Whether you've ordered new furniture, your current appliance has broken, you're having a clear-out, or you're moving out, you may be faced with the problem of needing to move on some unwanted goods.
This is a bigger issue in Oslo as many live in apartments, and space is at a premium. Therefore knowing the best way of getting rid of something properly can be vital.
One man's trash...
First, you may not actually need to throw out the piece of furniture or appliance you no longer need.
While you may no longer have a use for it, there may be someone willing to take it off your hands- especially if it's going for free.
Now there are several ways you can do this. The first is Norway's most popular site for ad listings for Finn.no, or you could also let friends and colleagues know by listing the product on Facebook.
You can also flag up the goods to neighbours by posting in your chat for the block or area where you live, letting them know the stuff in question requires a good home.
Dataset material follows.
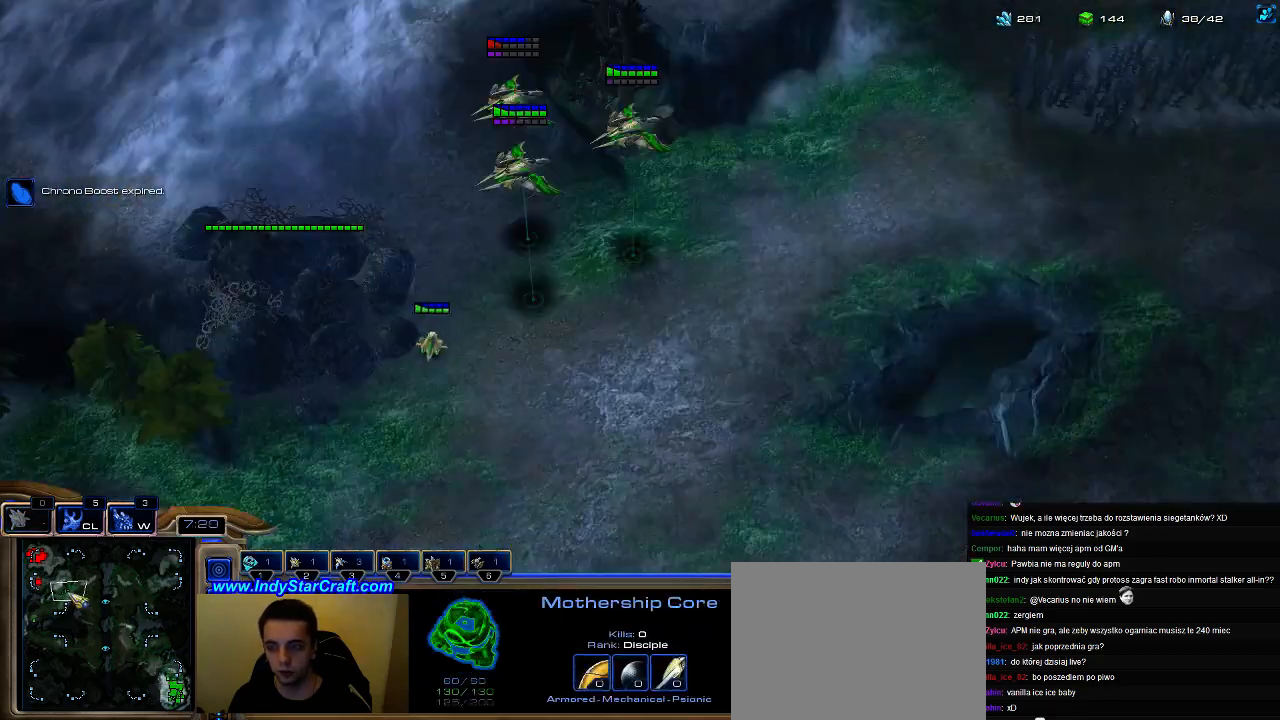
{"keys": ["shift"], "events": [[333, "shift", "down"]]}
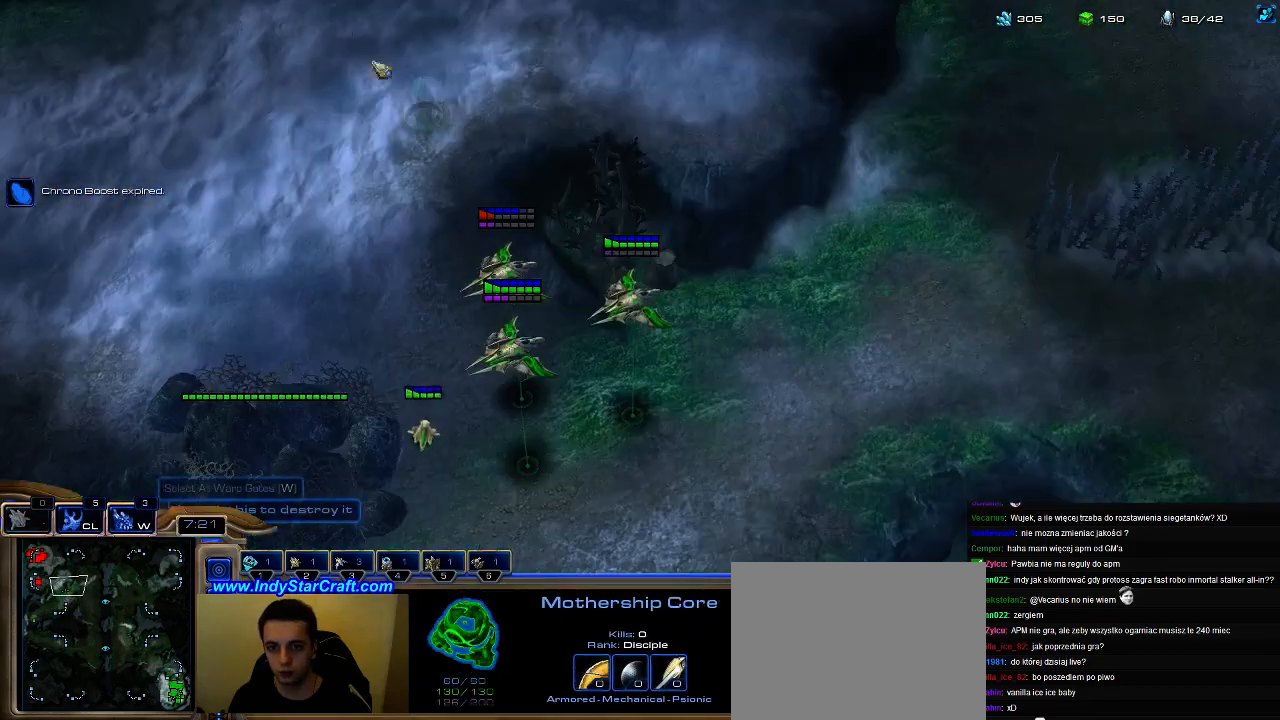
{"keys": [], "events": [[200, "shift", "up"], [300, "ctrl", "down"], [367, "1", "down"], [433, "ctrl", "up"], [467, "1", "up"]]}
Another solution is to see if any nearby schools are doing a løppemarked (flea market) and are accepting donations. These tend to be at the beginning and end of terms and around Christmas. Most times, you can just donate the stuff to the school the night before the market.
Although, when using a flea market, the stuff will need to be in good enough condition, so stuff that no longer works will probably get rejected.
If you live in a housing association, the board will typically organise a few days a year where residents pull together to get the shared facilities up to scratch. Some will order a skip for the event, and typically when the dugnad is done, residents may be able to use the skip to dispose of their unwanted goods.
The issue with this solution is that your housing association may not even order a skip in the first place, there may be rules on what you can put in and thirdly, you might not have the time or space to wait for the skip to arrive.
One option, which may be best if you don't have a car, or have a lot to get rid of, would be to use a disposal company to get rid of the stuff.
This is an ideal solution if you can't access a car to move the stuff yourself. However, this comes with the drawback of being a bit pricey, as firms can charge around 400-500 kroner per cubic metre of rubbish that needs to be moved.
On the other hand, they will ensure that white goods and electronics are responsibly disposed of or recycled.
When booking one of these firms, you will need to ensure that the company you use has approval from Oslo municipality.
Oslo Kommune also has several municipal places where residents can discard appliances, small electronics, furniture, mattresses, and other household waste for free. This can be done up to 20 times a year for Oslo residents.
You will need to download GjenbruksID to use the service at the large recycling centres but not at the "mini" ones.
Elkjop accepts electronic waste and white goods. Old washing machines, fridges, and the like can be taken to any Elkjop store, even if you don't intend to purchase goods from the store.
From there, the goods are taken to a recycling factory, where the goods are shredded and sorted.
Additionally, Fretex accepts furniture donations.